I am one of 200 volunteers who appeared in the winning Springfield Vermont video. After we won, our local Chamber of Commerce turned its back on us. They excluded us from the premiere, giving our seats to the elite in town instead. And not even a thanks or mention of us in the public ceremony outside the theater. Read more about it and check out some of the sights and sounds of premiere day at our new website:
http://vtvid.110mb.com

About this Website

This non-profit website was created by and being maintained by Edwin Fransen of North Springfield, Vt.

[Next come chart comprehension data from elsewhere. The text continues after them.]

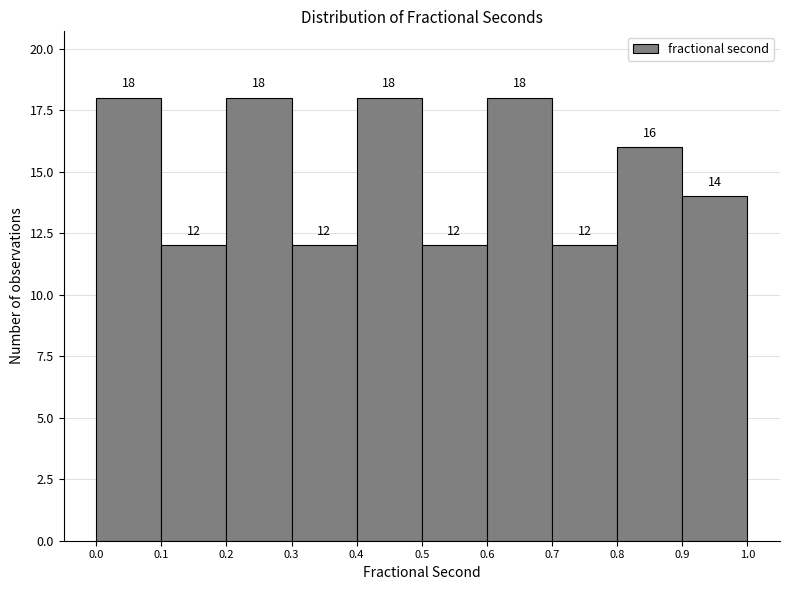

Reading left to right, list every bar in this chart as the range it spans on the x-axis followed by its height.

0.0 to 0.1: 18
0.1 to 0.2: 12
0.2 to 0.3: 18
0.3 to 0.4: 12
0.4 to 0.5: 18
0.5 to 0.6: 12
0.6 to 0.7: 18
0.7 to 0.8: 12
0.8 to 0.9: 16
0.9 to 1.0: 14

The main reasons for creating it are:

1. To give some proper credit to the video volunteers mentioned above who seemed to be forgotten by the media and community leaders once our video entry was submitted and voting begun.

2. To serve as a one-stop link to all the photos, video, audio and many written materials currently on the internet related to the filming of our video, the winning of the contest and finally our big event, world premiere day of The Simpsons Movie on July 21, 2007. In time, as these files begin to be withdrawn from the internet, we hope to get permission to actually host copies here and preserve them as part of the town’s history.

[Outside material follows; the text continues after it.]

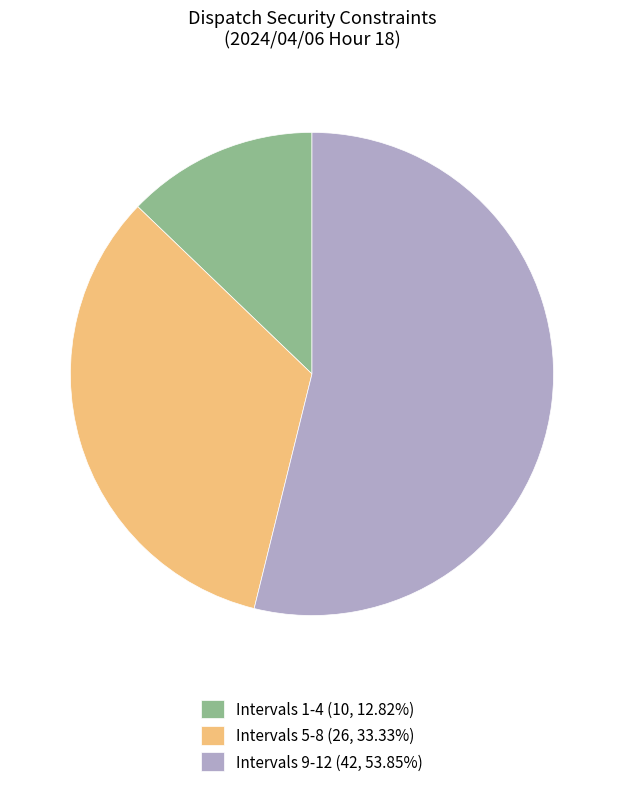

Is the sum of Intervals 1-4 (10, 12.82%) and Intervals 9-12 (42, 53.85%) greater than half?

Yes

3. To be a source of information on the Town of Springfield, Vt. for tourists and anyone possibly interested in moving here. The Springfield Regional Chamber of Commerce already has this base covered on their website but I hope to offer additional information and links not found on their site. This will be in a separate non-Simpsons section of the website.

I will also include some Simpsons cartoon character content not related to Springfield, Vt. Images I may come across on the internet particularly amusing, interesting or different. But since there are already over 100 websites on the internet about the Simpsons run by devoted fans, I don’t feel any need to spend a lot of time building one more large online collection of Simpsons images and humor.